4 Ways to Protect Your Business from Attack
Everyone is familiar with the data breaches that have hit major financial companies in recent years, exposing millions of customers’ personal data to internet scammers and identity thieves. These banks and firms are understandably irresistible to hackers in search of a payday. But as those targets increase their defenses, internet criminals have widened their focus, developing new ways to attack a variety of businesses – including construction. In fact, the last few years have seen such a spike in cyber attacks against construction companies that the industry ranks first in ransomware attacks, costing companies across the world more than $2 billion. But why construction — and why now?
There are several aspects of the construction industry that make it more vulnerable to online threats. One obvious factor is simply a widespread lack of preparedness. As other industries have been forced to strengthen their online security – either following attacks or due to new regulations — many criminals have moved on to softer targets and different tactics.
Construction firms do have valuable data, including confidential and proprietary information stored digitally and accessed remotely. This kind of sensitive information (e.g., bid data, intellectual property, and financial reports) can be stolen via cyber actors who then extort the business for hefty sums. Adding to this risk is the proliferation of technology in the industry, in the form of mobile devices like phones and tablets, as well as new project management software and tracking programs. These tools have helped construction companies increase their efficiency, while also offering cyber criminals even more ways to gain access to their data. Throw in third parties and contractors who also access parts of your system and the threat grows exponentially.

================

> GIVEN INSTRUCTION 1
Write out the listing from the line containing "latitude: 44.5768" down to the line containing "region: Poitou-Charentes", including both of those lines.
The listing that follows is unrelated to the text above.

================

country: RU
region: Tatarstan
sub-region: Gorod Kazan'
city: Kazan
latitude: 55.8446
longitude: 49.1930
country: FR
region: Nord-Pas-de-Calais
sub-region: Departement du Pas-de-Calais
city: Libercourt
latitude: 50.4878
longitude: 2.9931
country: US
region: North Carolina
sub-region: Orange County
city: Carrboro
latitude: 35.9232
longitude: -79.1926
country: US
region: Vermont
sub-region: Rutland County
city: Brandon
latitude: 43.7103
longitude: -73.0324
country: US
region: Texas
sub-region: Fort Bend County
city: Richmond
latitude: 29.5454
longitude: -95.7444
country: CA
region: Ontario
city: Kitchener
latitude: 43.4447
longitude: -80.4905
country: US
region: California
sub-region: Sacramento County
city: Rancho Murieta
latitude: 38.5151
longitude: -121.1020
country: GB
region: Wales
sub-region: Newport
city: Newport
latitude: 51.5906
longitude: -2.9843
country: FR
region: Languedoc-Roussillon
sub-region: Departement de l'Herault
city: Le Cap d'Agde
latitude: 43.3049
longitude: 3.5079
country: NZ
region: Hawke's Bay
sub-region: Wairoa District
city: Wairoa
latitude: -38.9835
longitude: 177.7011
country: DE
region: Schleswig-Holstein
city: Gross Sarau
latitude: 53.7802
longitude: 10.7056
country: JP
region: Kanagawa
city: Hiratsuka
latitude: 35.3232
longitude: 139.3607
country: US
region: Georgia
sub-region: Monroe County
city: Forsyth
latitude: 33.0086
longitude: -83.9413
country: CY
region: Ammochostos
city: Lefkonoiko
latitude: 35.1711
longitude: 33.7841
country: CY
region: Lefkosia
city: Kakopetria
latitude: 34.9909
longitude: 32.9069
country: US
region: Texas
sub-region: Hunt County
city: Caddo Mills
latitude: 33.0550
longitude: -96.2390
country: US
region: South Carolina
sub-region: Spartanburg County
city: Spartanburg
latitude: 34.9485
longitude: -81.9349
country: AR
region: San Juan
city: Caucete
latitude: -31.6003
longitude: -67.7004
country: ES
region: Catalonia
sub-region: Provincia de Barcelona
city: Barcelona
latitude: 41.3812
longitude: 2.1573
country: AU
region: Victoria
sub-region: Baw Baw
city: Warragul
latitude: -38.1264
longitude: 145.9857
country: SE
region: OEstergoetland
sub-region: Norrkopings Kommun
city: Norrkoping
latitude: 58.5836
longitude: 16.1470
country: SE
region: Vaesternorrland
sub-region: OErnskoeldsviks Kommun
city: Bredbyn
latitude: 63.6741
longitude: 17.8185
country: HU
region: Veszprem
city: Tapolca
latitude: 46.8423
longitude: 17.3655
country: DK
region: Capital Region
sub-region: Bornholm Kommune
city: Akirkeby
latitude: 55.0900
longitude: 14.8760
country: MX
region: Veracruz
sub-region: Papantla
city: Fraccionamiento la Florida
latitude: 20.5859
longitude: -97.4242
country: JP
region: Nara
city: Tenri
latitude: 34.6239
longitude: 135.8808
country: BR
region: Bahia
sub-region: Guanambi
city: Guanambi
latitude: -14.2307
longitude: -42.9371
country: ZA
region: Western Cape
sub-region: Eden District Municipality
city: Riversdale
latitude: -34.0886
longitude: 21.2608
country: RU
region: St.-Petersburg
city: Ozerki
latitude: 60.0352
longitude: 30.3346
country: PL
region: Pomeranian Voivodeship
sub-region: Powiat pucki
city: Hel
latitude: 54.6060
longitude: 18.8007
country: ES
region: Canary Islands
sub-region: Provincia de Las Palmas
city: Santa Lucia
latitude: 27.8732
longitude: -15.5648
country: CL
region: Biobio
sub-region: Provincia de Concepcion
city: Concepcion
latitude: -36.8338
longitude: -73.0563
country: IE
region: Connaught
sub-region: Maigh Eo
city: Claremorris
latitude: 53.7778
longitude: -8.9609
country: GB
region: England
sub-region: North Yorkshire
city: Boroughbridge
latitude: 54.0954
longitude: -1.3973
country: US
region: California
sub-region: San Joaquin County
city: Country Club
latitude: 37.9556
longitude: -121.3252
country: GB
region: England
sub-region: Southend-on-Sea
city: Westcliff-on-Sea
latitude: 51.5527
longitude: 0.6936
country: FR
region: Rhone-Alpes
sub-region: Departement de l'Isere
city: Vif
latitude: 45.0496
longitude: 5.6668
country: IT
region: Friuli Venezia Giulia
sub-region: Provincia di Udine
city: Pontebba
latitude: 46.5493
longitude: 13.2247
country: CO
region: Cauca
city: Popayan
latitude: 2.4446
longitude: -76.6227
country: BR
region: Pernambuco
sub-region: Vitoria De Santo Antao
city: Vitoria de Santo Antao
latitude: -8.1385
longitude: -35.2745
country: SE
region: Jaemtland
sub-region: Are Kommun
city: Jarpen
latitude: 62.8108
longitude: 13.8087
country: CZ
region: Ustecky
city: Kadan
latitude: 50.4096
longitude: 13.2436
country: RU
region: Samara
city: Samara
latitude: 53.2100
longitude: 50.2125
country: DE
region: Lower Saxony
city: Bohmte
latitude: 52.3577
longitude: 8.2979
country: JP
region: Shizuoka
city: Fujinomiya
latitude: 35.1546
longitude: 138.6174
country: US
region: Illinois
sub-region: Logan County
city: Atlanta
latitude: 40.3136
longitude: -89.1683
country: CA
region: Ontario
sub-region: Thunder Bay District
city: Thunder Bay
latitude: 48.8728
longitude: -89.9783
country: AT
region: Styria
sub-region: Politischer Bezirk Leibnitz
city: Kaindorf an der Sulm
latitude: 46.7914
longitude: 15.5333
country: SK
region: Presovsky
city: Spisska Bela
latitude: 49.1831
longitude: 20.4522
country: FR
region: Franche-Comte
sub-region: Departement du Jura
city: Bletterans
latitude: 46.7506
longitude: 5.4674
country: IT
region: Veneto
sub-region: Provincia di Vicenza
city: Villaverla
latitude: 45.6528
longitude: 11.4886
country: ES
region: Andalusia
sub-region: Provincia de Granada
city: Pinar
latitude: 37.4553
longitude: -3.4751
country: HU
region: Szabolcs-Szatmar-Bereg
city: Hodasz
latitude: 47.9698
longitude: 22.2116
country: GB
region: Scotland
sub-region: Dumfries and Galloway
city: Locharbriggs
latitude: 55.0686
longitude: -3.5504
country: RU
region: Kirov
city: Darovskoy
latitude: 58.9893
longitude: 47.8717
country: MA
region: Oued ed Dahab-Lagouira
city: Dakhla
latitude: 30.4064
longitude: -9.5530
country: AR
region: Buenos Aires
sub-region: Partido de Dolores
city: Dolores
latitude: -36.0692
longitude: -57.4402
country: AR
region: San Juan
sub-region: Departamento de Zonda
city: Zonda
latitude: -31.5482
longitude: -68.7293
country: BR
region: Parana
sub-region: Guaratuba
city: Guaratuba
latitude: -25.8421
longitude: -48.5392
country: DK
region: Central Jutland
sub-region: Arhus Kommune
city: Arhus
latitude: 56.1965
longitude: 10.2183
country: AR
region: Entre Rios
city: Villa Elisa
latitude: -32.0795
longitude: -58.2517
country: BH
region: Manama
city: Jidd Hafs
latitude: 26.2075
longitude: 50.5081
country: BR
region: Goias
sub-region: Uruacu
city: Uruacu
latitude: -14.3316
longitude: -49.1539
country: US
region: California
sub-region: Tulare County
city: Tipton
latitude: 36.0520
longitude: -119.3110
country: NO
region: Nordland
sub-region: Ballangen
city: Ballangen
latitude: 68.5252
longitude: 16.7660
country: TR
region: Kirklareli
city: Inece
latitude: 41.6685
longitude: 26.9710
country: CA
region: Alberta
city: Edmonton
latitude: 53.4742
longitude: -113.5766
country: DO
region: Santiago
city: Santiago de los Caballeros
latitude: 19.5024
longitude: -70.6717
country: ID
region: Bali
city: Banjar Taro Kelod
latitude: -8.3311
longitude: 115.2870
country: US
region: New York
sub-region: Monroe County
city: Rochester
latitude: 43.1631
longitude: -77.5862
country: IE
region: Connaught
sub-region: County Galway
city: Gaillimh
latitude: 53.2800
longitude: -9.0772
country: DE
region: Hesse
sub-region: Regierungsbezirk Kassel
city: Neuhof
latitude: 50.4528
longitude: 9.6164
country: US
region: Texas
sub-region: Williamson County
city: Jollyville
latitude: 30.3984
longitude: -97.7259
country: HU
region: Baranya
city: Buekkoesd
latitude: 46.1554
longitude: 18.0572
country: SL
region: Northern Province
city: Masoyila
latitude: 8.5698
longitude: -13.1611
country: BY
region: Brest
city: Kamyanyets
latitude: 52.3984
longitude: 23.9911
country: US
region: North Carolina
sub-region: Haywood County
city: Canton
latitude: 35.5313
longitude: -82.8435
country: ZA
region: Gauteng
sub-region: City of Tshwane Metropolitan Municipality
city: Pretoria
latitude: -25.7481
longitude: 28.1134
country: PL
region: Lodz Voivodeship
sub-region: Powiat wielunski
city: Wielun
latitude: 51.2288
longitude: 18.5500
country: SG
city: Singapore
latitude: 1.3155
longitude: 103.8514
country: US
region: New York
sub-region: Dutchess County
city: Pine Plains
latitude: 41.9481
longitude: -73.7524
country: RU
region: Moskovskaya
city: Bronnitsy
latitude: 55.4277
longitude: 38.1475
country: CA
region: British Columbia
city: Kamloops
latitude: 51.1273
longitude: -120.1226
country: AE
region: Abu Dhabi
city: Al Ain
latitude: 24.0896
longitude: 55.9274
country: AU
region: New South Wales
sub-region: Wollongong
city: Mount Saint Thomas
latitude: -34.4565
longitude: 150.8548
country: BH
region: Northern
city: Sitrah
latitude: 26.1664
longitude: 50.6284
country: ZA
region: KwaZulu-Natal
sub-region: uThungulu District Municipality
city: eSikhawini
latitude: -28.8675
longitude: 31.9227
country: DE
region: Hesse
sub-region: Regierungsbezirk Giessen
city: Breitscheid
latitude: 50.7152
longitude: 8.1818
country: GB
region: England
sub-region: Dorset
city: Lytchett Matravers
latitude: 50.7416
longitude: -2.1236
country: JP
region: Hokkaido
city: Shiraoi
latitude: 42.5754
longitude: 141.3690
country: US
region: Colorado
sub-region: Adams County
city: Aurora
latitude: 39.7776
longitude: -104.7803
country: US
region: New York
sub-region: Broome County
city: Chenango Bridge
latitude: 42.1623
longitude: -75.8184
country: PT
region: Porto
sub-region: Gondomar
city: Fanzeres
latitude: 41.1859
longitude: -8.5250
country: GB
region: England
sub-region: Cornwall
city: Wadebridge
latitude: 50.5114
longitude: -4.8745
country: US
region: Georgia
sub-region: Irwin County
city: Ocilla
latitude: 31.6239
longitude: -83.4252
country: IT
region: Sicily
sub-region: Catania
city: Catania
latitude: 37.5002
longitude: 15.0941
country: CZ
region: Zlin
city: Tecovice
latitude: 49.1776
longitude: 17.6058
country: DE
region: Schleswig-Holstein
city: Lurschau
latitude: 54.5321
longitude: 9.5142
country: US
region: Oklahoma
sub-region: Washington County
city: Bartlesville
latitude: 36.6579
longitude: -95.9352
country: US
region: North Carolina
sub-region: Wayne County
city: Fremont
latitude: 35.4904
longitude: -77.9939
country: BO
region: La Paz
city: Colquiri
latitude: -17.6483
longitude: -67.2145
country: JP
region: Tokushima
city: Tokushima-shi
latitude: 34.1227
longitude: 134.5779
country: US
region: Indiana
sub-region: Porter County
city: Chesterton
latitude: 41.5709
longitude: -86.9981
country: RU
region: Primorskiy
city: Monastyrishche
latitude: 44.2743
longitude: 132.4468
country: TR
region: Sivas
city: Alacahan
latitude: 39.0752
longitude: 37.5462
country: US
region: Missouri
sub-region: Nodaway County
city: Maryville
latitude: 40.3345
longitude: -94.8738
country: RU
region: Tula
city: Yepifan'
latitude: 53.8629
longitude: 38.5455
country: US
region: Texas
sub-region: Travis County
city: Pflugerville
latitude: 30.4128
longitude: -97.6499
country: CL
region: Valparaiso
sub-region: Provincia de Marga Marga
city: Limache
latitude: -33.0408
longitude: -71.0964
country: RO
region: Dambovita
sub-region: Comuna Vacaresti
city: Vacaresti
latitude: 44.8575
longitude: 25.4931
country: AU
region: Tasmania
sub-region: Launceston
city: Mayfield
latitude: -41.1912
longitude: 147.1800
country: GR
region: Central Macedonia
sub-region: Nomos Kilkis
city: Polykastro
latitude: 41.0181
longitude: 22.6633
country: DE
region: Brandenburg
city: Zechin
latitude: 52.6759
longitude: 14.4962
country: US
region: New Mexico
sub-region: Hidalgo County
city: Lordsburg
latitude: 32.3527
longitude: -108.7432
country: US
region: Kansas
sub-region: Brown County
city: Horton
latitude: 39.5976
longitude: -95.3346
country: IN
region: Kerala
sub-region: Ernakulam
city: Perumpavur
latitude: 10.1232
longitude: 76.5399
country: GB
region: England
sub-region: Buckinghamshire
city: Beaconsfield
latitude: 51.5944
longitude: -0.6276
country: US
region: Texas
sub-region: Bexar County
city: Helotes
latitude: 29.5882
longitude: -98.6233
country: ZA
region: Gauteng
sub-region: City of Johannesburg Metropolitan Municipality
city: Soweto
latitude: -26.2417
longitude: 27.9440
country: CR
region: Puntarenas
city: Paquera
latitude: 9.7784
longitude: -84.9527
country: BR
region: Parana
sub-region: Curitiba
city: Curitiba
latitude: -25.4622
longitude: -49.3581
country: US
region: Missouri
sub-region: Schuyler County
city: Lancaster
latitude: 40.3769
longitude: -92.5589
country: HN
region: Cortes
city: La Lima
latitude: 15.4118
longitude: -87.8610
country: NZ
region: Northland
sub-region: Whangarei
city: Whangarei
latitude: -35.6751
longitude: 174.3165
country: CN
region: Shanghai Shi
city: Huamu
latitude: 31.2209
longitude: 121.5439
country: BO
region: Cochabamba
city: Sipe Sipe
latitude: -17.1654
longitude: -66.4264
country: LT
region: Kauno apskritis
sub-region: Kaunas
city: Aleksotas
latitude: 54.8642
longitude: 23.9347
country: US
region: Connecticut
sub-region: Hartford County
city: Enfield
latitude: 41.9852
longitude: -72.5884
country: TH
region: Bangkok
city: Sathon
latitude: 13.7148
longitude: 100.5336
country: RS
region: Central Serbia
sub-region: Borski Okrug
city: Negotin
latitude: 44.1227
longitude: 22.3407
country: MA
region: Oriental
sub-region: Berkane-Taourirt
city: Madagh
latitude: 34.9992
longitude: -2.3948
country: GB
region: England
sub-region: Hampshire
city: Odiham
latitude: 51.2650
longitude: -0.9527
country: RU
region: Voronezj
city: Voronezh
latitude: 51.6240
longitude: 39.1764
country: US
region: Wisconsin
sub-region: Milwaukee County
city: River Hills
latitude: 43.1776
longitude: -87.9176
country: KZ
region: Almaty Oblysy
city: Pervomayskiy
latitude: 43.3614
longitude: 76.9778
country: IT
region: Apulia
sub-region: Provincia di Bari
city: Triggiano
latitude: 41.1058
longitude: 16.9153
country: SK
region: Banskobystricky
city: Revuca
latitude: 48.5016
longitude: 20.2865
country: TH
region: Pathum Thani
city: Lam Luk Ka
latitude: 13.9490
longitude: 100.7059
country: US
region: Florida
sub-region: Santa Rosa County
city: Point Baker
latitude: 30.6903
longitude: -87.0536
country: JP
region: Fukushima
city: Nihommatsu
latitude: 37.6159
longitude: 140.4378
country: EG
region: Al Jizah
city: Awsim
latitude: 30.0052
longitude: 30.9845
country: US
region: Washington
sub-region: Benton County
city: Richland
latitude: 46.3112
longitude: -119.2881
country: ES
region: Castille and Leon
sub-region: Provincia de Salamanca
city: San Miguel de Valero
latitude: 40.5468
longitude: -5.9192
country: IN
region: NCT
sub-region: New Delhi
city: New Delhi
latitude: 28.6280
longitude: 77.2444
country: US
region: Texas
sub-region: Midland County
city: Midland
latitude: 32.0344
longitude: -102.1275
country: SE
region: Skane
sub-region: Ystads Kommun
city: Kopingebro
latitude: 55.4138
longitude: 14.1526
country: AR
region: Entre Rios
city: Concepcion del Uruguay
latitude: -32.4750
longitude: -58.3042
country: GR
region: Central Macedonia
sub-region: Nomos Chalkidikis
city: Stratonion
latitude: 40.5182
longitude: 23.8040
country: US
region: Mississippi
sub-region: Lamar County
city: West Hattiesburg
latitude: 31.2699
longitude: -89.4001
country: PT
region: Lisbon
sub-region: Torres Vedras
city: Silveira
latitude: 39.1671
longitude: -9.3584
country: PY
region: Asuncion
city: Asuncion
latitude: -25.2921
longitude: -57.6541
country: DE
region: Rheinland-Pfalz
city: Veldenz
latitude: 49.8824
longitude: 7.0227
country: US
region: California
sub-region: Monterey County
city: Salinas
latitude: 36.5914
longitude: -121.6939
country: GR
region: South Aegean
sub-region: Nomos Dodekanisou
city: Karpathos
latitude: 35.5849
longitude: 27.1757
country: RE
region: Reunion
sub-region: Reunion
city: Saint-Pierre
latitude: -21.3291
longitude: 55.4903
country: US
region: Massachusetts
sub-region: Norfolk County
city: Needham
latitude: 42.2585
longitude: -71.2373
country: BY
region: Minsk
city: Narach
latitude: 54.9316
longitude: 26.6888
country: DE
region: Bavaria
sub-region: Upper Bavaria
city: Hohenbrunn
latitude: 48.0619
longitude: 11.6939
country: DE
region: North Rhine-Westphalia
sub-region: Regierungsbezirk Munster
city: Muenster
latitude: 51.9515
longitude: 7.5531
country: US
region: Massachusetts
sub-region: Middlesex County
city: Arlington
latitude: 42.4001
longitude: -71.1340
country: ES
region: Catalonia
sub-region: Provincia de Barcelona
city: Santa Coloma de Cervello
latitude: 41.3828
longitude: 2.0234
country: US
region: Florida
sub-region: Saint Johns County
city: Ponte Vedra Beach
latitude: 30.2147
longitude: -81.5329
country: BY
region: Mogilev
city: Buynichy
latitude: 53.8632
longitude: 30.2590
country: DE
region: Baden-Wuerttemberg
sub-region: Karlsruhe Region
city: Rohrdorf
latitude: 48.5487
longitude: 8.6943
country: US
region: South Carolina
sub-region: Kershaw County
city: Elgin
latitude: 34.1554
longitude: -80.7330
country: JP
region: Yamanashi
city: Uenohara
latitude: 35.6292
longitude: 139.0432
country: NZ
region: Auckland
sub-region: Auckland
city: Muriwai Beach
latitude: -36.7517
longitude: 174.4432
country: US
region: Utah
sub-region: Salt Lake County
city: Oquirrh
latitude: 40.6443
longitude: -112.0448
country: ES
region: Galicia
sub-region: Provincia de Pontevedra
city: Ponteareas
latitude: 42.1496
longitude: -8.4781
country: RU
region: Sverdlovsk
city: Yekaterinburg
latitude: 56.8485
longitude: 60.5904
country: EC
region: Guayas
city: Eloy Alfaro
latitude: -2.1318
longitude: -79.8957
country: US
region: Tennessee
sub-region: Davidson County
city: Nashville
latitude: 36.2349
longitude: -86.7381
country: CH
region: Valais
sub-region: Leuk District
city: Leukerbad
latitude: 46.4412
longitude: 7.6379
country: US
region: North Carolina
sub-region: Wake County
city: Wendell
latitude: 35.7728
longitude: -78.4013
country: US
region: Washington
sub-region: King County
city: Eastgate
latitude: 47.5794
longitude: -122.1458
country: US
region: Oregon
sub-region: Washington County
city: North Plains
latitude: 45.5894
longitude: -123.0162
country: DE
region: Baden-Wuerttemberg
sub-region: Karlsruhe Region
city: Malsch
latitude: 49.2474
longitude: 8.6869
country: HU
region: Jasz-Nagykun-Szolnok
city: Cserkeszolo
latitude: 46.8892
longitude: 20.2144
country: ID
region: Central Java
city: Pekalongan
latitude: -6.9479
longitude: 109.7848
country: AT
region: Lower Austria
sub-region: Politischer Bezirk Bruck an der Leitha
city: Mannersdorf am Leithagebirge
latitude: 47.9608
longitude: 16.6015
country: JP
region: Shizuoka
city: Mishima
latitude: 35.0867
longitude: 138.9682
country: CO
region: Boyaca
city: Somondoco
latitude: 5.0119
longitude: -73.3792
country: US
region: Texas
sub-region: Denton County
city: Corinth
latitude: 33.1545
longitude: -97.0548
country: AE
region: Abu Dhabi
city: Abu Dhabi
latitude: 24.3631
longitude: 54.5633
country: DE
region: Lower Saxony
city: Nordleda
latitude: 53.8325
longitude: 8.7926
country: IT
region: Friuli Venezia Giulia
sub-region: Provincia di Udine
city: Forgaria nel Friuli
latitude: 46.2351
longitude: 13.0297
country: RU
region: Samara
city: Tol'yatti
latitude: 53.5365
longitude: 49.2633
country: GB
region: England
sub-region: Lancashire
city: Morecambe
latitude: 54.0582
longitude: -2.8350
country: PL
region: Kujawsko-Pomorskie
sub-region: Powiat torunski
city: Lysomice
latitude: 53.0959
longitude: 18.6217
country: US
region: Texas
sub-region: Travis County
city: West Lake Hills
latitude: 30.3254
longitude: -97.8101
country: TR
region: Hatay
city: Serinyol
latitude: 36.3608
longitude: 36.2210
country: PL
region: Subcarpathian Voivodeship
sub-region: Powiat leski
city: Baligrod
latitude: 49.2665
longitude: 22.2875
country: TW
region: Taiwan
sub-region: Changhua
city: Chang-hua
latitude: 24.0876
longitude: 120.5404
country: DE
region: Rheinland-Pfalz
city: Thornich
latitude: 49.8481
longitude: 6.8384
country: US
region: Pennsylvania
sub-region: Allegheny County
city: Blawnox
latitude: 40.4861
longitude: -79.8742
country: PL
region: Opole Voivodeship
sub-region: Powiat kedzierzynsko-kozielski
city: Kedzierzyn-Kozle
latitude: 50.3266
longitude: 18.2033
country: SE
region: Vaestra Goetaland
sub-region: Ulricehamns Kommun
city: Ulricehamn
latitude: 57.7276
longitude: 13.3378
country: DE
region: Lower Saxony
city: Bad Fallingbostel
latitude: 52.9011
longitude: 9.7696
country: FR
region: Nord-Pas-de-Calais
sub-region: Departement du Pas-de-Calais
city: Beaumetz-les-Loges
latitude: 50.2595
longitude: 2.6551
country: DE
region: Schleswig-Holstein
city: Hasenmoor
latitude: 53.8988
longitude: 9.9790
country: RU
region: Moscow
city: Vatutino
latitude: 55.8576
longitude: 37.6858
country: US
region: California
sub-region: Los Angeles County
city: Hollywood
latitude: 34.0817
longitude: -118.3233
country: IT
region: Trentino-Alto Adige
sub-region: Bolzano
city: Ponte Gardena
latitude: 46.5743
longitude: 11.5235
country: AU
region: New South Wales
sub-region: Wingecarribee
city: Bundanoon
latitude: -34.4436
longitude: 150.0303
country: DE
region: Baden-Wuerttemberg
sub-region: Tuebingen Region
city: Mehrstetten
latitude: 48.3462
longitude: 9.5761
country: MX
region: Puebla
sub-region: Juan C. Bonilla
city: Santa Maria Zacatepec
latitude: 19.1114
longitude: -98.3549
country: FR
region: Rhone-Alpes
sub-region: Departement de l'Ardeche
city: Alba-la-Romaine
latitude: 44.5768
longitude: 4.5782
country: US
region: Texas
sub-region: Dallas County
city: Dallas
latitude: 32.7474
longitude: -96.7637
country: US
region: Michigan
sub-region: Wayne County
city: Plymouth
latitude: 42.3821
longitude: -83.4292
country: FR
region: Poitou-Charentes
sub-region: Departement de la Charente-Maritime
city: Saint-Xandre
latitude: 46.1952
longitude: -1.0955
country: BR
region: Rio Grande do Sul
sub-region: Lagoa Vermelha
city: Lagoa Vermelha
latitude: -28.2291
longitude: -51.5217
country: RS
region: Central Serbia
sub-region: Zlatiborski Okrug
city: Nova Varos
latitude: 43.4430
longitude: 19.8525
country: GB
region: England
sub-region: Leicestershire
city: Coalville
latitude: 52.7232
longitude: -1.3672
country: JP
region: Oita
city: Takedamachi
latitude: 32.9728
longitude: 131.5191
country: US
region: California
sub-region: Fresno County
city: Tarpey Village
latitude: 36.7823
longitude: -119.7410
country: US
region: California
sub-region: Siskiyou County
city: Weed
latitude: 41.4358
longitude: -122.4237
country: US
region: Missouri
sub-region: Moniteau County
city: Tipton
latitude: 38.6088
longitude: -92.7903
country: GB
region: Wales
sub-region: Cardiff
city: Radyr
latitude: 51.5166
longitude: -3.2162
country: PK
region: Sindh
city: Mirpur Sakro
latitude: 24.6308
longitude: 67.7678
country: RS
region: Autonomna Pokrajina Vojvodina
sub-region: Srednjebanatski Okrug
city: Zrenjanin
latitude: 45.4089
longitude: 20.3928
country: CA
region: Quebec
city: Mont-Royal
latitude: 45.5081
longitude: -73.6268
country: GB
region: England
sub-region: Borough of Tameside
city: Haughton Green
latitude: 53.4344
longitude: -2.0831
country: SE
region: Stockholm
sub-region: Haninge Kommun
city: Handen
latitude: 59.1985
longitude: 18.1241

================

> GIVEN INSTRUCTION 2
Summarize the passage on cyber attacks against construction companies in two sentences.

> EXPECTED ANSWER 1
latitude: 44.5768
longitude: 4.5782
country: US
region: Texas
sub-region: Dallas County
city: Dallas
latitude: 32.7474
longitude: -96.7637
country: US
region: Michigan
sub-region: Wayne County
city: Plymouth
latitude: 42.3821
longitude: -83.4292
country: FR
region: Poitou-Charentes

> EXPECTED ANSWER 2
As financial firms strengthened their defenses, internet criminals widened their focus, and construction now ranks first in ransomware attacks, costing companies worldwide more than $2 billion. The industry is vulnerable because of a widespread lack of preparedness, valuable data such as bid data and financial reports that can be stolen for extortion, the spread of mobile devices and new software, and system access by third parties and contractors.